**Work instructions:**
Type out every entry again, character for character.

**Material shown:**

···

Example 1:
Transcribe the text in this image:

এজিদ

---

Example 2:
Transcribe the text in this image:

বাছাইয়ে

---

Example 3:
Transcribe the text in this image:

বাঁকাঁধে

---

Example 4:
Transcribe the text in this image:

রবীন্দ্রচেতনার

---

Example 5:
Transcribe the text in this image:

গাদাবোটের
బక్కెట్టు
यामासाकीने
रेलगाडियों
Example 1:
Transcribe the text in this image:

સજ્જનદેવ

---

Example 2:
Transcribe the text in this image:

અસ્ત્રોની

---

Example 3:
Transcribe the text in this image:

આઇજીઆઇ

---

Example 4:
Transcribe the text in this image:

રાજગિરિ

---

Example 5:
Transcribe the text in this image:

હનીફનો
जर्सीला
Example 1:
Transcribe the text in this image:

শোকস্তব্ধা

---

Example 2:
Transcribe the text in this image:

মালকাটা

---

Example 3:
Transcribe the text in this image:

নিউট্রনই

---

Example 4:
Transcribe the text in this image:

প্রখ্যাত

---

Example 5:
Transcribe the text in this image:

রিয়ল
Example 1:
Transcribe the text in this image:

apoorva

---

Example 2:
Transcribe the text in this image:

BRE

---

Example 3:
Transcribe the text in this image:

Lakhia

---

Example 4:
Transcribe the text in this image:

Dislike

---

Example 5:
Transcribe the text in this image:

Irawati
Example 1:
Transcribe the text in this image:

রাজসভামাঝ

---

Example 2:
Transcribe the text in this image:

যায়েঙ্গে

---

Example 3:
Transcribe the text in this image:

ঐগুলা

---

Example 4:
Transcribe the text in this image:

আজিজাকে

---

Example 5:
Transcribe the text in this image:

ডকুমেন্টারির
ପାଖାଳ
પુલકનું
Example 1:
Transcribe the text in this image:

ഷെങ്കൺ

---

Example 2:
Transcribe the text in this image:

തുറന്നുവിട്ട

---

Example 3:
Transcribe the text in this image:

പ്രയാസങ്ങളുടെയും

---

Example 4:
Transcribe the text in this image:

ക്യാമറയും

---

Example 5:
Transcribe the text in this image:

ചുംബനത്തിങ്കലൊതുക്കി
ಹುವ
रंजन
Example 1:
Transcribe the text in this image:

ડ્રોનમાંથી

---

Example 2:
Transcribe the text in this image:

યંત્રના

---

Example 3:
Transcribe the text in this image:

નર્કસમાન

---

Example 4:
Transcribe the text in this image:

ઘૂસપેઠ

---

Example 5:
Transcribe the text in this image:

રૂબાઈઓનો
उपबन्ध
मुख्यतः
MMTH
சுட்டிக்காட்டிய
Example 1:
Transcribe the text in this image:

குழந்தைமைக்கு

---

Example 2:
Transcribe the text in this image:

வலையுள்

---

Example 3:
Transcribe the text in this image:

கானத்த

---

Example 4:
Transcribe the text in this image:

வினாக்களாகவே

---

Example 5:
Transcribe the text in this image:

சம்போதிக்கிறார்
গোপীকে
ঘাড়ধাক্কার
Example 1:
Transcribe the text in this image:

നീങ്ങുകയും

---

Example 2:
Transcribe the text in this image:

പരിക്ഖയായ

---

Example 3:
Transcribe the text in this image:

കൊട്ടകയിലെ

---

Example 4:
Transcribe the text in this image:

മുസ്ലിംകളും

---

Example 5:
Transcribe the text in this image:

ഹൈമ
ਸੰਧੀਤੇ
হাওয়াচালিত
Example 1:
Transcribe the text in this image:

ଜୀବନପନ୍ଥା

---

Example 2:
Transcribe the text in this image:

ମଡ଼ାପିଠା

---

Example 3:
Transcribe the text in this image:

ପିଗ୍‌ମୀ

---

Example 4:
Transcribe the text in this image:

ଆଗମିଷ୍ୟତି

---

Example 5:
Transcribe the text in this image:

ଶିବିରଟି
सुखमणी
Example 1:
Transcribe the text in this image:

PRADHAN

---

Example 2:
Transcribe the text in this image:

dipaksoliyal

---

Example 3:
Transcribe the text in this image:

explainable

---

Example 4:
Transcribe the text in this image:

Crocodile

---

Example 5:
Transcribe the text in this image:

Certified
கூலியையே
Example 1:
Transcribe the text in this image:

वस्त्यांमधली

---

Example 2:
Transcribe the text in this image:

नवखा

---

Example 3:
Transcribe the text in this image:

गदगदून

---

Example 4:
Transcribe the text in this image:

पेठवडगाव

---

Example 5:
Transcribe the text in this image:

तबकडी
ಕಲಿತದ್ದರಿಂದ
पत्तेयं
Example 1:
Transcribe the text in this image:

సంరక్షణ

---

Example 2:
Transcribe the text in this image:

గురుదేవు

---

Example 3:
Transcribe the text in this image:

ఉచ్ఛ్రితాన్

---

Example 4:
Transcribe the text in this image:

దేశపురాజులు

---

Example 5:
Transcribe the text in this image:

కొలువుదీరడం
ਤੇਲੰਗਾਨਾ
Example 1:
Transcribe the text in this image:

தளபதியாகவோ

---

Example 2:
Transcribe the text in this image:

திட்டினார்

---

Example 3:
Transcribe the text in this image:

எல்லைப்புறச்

···

**Solution for this problem:**
Example 1:
Transcribe the text in this image:

এজিদ

---

Example 2:
Transcribe the text in this image:

বাছাইয়ে

---

Example 3:
Transcribe the text in this image:

বাঁকাঁধে

---

Example 4:
Transcribe the text in this image:

রবীন্দ্রচেতনার

---

Example 5:
Transcribe the text in this image:

গাদাবোটের
బక్కెట్టు
यामासाकीने
रेलगाडियों
Example 1:
Transcribe the text in this image:

સજ્જનદેવ

---

Example 2:
Transcribe the text in this image:

અસ્ત્રોની

---

Example 3:
Transcribe the text in this image:

આઇજીઆઇ

---

Example 4:
Transcribe the text in this image:

રાજગિરિ

---

Example 5:
Transcribe the text in this image:

હનીફનો
जर्सीला
Example 1:
Transcribe the text in this image:

শোকস্তব্ধা

---

Example 2:
Transcribe the text in this image:

মালকাটা

---

Example 3:
Transcribe the text in this image:

নিউট্রনই

---

Example 4:
Transcribe the text in this image:

প্রখ্যাত

---

Example 5:
Transcribe the text in this image:

রিয়ল
Example 1:
Transcribe the text in this image:

apoorva

---

Example 2:
Transcribe the text in this image:

BRE

---

Example 3:
Transcribe the text in this image:

Lakhia

---

Example 4:
Transcribe the text in this image:

Dislike

---

Example 5:
Transcribe the text in this image:

Irawati
Example 1:
Transcribe the text in this image:

রাজসভামাঝ

---

Example 2:
Transcribe the text in this image:

যায়েঙ্গে

---

Example 3:
Transcribe the text in this image:

ঐগুলা

---

Example 4:
Transcribe the text in this image:

আজিজাকে

---

Example 5:
Transcribe the text in this image:

ডকুমেন্টারির
ପାଖାଳ
પુલકનું
Example 1:
Transcribe the text in this image:

ഷെങ്കൺ

---

Example 2:
Transcribe the text in this image:

തുറന്നുവിട്ട

---

Example 3:
Transcribe the text in this image:

പ്രയാസങ്ങളുടെയും

---

Example 4:
Transcribe the text in this image:

ക്യാമറയും

---

Example 5:
Transcribe the text in this image:

ചുംബനത്തിങ്കലൊതുക്കി
ಹುವ
रंजन
Example 1:
Transcribe the text in this image:

ડ્રોનમાંથી

---

Example 2:
Transcribe the text in this image:

યંત્રના

---

Example 3:
Transcribe the text in this image:

નર્કસમાન

---

Example 4:
Transcribe the text in this image:

ઘૂસપેઠ

---

Example 5:
Transcribe the text in this image:

રૂબાઈઓનો
उपबन्ध
मुख्यतः
MMTH
சுட்டிக்காட்டிய
Example 1:
Transcribe the text in this image:

குழந்தைமைக்கு

---

Example 2:
Transcribe the text in this image:

வலையுள்

---

Example 3:
Transcribe the text in this image:

கானத்த

---

Example 4:
Transcribe the text in this image:

வினாக்களாகவே

---

Example 5:
Transcribe the text in this image:

சம்போதிக்கிறார்
গোপীকে
ঘাড়ধাক্কার
Example 1:
Transcribe the text in this image:

നീങ്ങുകയും

---

Example 2:
Transcribe the text in this image:

പരിക്ഖയായ

---

Example 3:
Transcribe the text in this image:

കൊട്ടകയിലെ

---

Example 4:
Transcribe the text in this image:

മുസ്ലിംകളും

---

Example 5:
Transcribe the text in this image:

ഹൈമ
ਸੰਧੀਤੇ
হাওয়াচালিত
Example 1:
Transcribe the text in this image:

ଜୀବନପନ୍ଥା

---

Example 2:
Transcribe the text in this image:

ମଡ଼ାପିଠା

---

Example 3:
Transcribe the text in this image:

ପିଗ୍‌ମୀ

---

Example 4:
Transcribe the text in this image:

ଆଗମିଷ୍ୟତି

---

Example 5:
Transcribe the text in this image:

ଶିବିରଟି
सुखमणी
Example 1:
Transcribe the text in this image:

PRADHAN

---

Example 2:
Transcribe the text in this image:

dipaksoliyal

---

Example 3:
Transcribe the text in this image:

explainable

---

Example 4:
Transcribe the text in this image:

Crocodile

---

Example 5:
Transcribe the text in this image:

Certified
கூலியையே
Example 1:
Transcribe the text in this image:

वस्त्यांमधली

---

Example 2:
Transcribe the text in this image:

नवखा

---

Example 3:
Transcribe the text in this image:

गदगदून

---

Example 4:
Transcribe the text in this image:

पेठवडगाव

---

Example 5:
Transcribe the text in this image:

तबकडी
ಕಲಿತದ್ದರಿಂದ
पत्तेयं
Example 1:
Transcribe the text in this image:

సంరక్షణ

---

Example 2:
Transcribe the text in this image:

గురుదేవు

---

Example 3:
Transcribe the text in this image:

ఉచ్ఛ్రితాన్

---

Example 4:
Transcribe the text in this image:

దేశపురాజులు

---

Example 5:
Transcribe the text in this image:

కొలువుదీరడం
ਤੇਲੰਗਾਨਾ
Example 1:
Transcribe the text in this image:

தளபதியாகவோ

---

Example 2:
Transcribe the text in this image:

திட்டினார்

---

Example 3:
Transcribe the text in this image:

எல்லைப்புறச்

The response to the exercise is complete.